• [What is being asked] Among the entries below, take the line with "This means if" and the line with "## Information Theory of Traces", and output them and every line between them exactly, with nothing else.

Stored data entries:

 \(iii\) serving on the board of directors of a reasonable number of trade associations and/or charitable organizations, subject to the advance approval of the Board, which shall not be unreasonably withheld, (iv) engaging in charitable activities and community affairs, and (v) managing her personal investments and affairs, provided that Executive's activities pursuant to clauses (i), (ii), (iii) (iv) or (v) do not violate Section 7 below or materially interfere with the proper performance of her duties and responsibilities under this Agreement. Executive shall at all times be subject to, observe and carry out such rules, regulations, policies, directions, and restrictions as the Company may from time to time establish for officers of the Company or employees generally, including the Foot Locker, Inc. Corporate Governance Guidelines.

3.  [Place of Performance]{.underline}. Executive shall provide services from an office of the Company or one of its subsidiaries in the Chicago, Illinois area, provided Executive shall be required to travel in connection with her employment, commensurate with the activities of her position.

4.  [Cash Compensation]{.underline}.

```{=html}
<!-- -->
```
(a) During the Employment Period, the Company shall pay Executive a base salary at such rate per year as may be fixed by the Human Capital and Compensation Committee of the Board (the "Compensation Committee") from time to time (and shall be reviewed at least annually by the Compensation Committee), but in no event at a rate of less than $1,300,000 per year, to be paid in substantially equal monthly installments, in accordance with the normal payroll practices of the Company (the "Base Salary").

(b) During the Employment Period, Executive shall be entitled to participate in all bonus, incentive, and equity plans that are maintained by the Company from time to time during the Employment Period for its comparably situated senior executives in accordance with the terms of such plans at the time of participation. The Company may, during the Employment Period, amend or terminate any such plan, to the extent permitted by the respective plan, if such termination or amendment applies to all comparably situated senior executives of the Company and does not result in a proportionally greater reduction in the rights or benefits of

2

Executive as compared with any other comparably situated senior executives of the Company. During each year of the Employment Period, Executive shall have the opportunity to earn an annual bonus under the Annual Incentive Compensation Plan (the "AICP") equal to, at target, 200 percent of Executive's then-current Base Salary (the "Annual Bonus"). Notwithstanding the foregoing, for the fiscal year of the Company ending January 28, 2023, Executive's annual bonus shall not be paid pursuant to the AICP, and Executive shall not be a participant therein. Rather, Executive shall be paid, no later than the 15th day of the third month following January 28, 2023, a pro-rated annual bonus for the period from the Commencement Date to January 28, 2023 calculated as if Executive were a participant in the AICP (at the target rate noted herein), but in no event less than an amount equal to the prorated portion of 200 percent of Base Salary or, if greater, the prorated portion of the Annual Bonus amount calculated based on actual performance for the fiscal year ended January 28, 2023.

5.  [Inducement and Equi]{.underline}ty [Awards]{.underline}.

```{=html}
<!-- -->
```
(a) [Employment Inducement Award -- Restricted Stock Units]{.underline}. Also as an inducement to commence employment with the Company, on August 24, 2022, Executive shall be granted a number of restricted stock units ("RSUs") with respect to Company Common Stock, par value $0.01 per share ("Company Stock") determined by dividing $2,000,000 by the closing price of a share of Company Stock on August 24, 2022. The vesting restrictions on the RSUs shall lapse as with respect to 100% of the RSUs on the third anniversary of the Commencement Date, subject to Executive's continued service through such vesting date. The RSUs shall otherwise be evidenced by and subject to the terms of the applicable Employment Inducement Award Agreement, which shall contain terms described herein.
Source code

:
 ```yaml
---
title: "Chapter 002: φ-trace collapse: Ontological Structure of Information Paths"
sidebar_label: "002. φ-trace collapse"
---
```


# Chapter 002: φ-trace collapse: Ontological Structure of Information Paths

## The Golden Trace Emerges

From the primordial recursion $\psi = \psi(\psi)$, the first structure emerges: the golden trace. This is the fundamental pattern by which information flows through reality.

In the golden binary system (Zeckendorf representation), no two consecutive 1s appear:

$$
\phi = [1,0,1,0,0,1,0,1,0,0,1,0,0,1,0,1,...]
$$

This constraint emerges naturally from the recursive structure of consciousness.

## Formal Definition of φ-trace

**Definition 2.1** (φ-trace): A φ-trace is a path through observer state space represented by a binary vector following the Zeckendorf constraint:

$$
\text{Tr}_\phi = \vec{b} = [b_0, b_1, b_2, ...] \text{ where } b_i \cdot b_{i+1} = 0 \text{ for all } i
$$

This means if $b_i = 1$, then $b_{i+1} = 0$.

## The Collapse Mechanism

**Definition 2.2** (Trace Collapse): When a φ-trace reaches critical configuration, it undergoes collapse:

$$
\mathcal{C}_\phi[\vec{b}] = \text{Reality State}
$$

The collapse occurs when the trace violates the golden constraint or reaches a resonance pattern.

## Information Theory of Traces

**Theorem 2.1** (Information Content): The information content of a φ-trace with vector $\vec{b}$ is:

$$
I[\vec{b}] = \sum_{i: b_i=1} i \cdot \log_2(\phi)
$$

• [Output below]
This means if $b_i = 1$, then $b_{i+1} = 0$.

## The Collapse Mechanism

**Definition 2.2** (Trace Collapse): When a φ-trace reaches critical configuration, it undergoes collapse:

$$
\mathcal{C}_\phi[\vec{b}] = \text{Reality State}
$$

The collapse occurs when the trace violates the golden constraint or reaches a resonance pattern.

## Information Theory of Traces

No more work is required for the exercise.